If you believe what pundits are saying about the recent market volatility, you’d understandably think the sky is falling. It’s normal to feel rattled when you see a lot of red. After all, your financial future may be on the line.
That being said, I want to reassure you that what the markets have been doing is not only expected, but normal. As a long-term investor, you will experience both bull markets – periods of strong market returns – as well as bear markets – periods of disappointing, usually negative, returns.
Corrections – defined as a negative return of at least 10 percent – are both common and healthy for equity markets. Any sound financial plan should account for market volatility and should be designed to focus on long-term goals and be positioned to help weather volatile markets.
Regardless of whether you’re on the cusp of retirement or just starting out, here are some tips to help you weather market downturns.
- Don’t panic. When it seems like the sky is falling, the natural reaction is to panic. It’s certainly easier said than done, but do your best to remain calm and remember that corrections and market downturns are normal and healthy.
Panic can lead to rash decisions that can derail your long-term investing goals. As an investor, you never want to make decisions based on emotions – especially fear – so first and foremost, try to remain calm.
- Schedule a portfolio check-up. Chances are, you schedule regular check-ups with a doctor, even if you’re not sick. Treat your portfolio the same way.
Contact your financial advisor for a financial check-up. Instead of checking your blood pressure, your advisor will check your asset allocation – what stocks, bonds and assets you are invested in – and help you determine how the rocky markets are affecting your financial health.
- Remember your long-term goals. It sounds counterintuitive, but a rocky market environment may be the perfect time to revisit your progress toward those goals.
During your review with your financial advisor, he or she will take a closer look at the progress you’ve made toward achieving your goals and help confirm if any adjustments are necessary.
- Don’t try to time the markets. It’s a natural instinct to want to buy assets that are doing well and similarly to want to reduce your exposure to assets that are declining.
Resist the urge to participate in market timing, which is defined as trying to exit and enter a certain investment position.

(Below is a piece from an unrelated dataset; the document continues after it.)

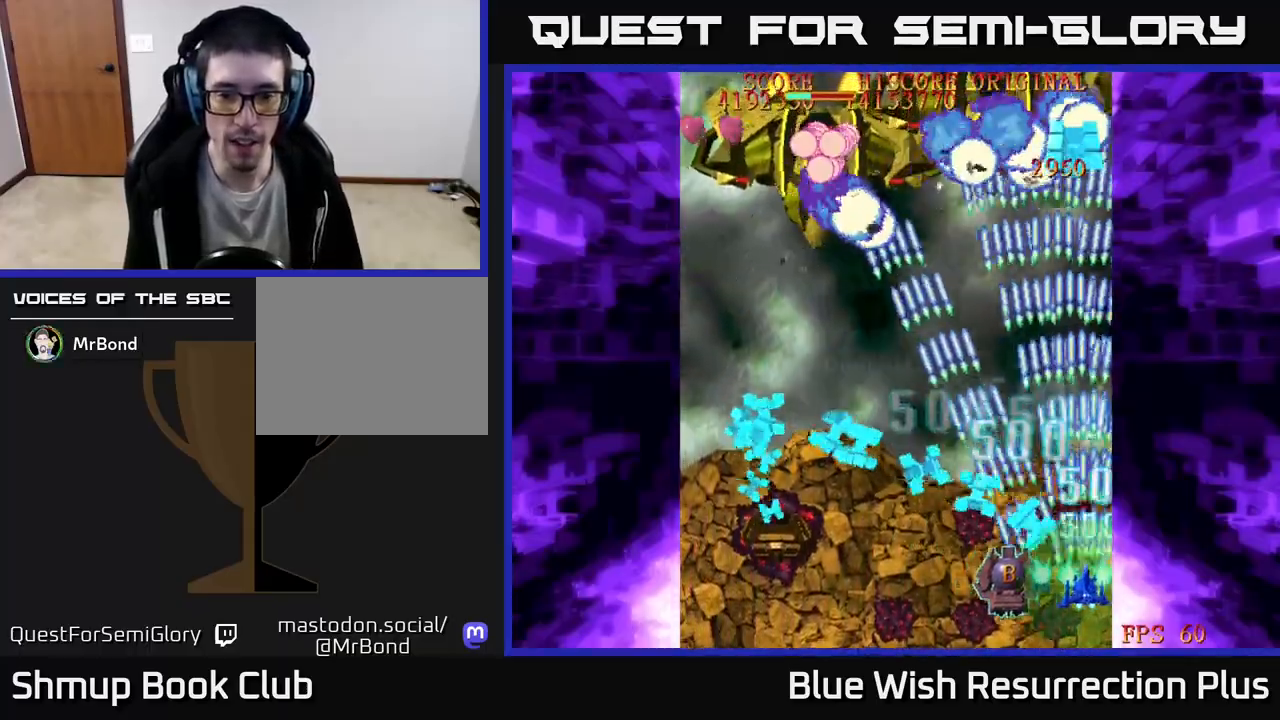
{"buttons": ["X", "DPAD_LEFT"], "events": [[167, "DPAD_DOWN", "up"]]}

Market timing is virtually impossible to execute because you need to determine the exact moments to enter and exit the market.
While your gut instinct might be to sell certain positions while the markets are going haywire, try to take a deep breath before making any rash decisions.
Of course, everyone’s situation is unique, but these tips can serve you well during any and all periods of market volatility, including what we are experiencing now.